For the first time in its six year history, credit ranked as the overall preferred method of payment in Total Systems Services' 2016 U.S. Consumer Payment Study. The survey results reinforce what we seemingly observe every day. Consumers choose credit cards for a variety of reasons: reward points, credit score improvement, and superior protection against fraud.
As credit card usage increases, it might be worthwhile, as both consumers and investors, to see which credit card companies command the most loyalty from their account holders. Fortunately, we have the Brand Keys' annual Customer Loyalty Engagement Index to help us with this task.
While it is a little unclear how the index, which looks at customer relationships with 740 brands across 83 industries, calculates its loyalty rankings, the marketing consulting group did have this to say about its study:
The Brand Keys data paints a detailed picture of the category drivers that engage customers, engender loyalty and drive real profits.
These drivers not only define how the consumer will view the category, compare offerings, and, ultimately, buy, but also identify the expectations the consumer holds for each driver.

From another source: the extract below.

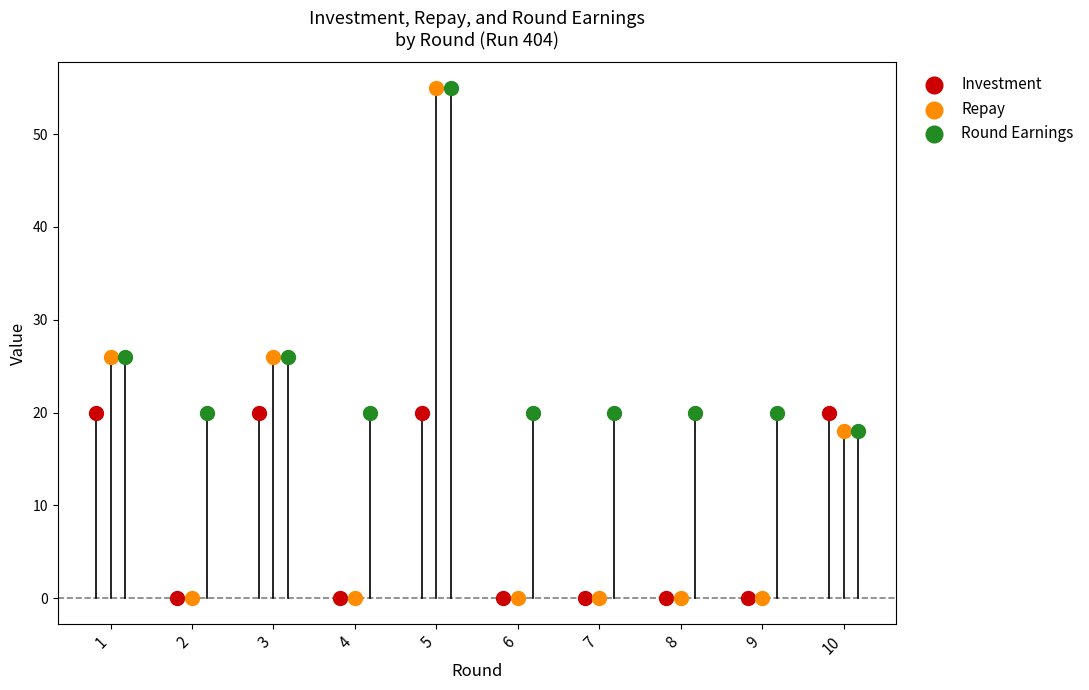

What are all the series names shown in the legend?

Investment, Repay, Round Earnings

The brand whose drivers come closest to meeting (or even exceeding) those of the category Ideal is always the one whose customers will demonstrate the highest levels of engagement and loyalty over the next 12 to 18 months.
Credit card rankings
In the credit cards category, the payment networks Mastercard and Visa finished sixth and fifth (tied) respectively. This might not be too surprising since the networks only facilitate transactions for the card-issuing banks and consumers and do not issue cards themselves.
The big card-issuing banks finished higher on the list: Citigroup Inc (NYSE:C) placed fifth (tie), Bank of America Corp (NYSE:BAC) fourth, JPMorgan Chase & Co. (NYSE:JPM) third, and Capital One Financial Corp. (NYSE:COF) second.
So, if the duopoly payment networks and the giant card-issuing banks didn't finish atop the rankings, who did? It was actually a tie between the American Express Company (NYSE:AXP) and Discover Financial Services (NYSE:DFS).
Why American Express?
I must admit, I was probably most surprised by the inclusion of American Express at the top spot. I thought too many angry customers being forced to exit American Express's fold when the company lost out on the Costco co-brand deal would have soured their ranking performance for a good while longer.
But give the company credit. Its increase in marketing and focus on offering rewards that customers cannot get anywhere else seem to be paying off. In 2016's fourth quarter, American Express spent more than $1.2 billion on marketing and promotion expenses; a whopping 30% sequential increase over the third quarter!
In the most recently reported quarter's conference call, CFO Jeffrey Campbell commented on the rewards that he believes set American Express apart from other credit card rivals:
We are seeing higher levels of engagement in many of our premium services, such as airport lounge access, and cobrand benefits such as First Bag Free on Delta. As we look ahead to 2017, we will continue to invest through this line as we expand the differentiated features and benefits we offer to our Card Members. We view this as another important component of our initiatives to drive revenue growth.
For those keeping score, this is Discover's at least second consecutive year finishing on top of the rankings. It should also be noted that this isn't the only survey finding Discover on top of customer satisfaction ratings. Last year, Discover finished first in the J.P. Power credit card customer satisfaction ratings for the third year in a row.
Discover's business growth seems to reflect these high marks in customer satisfaction. Last quarter, every one of Discover's loan portfolios saw growth including its credit card, personal, and student loan portfolios. In last quarter's press release, CEO David Nelms stated, "We are proud of all we accomplished in 2016, including record originations in personal and student loans as well as strong new card account growth, all of which helped us to achieve nearly 7% loan growth."
So what is consistently setting Discover apart from its peers? In last quarter's conference call, Nelms explained that the 5% cash back the company offers is a great headline number that grabs new customers' attention. Nelms also believes the revolving broad categories increased customer engagement with their Discover cards. But the secret sauce might be more than just the percentage the company offers back as rewards. In the company's 2016 fourth quarter conference call, CFO R. Mark Graf explained:
...we're very focused on an overall value proposition as opposed to competing on the basis of headline earn rate, right? So it's also about ease of redemption, dollar thresholds to redeem. We removed all those things. So it's not just about what's the headline earn. It's can you actually use it, right?
Discover deserves extra credit for creativity in this category. In its recent deal with PayPal, Discover was the first credit card company to work into the deal that its card holders could redeem points through using PayPal's payment platform.
Offering differentiating rewards and giving customers option regarding how to redeem their rewards appear to be a winning combination for increasing customer loyalty. Investors should take note: There are worse investing metrics to follow than a company's customer-base satisfaction when considering potential investments.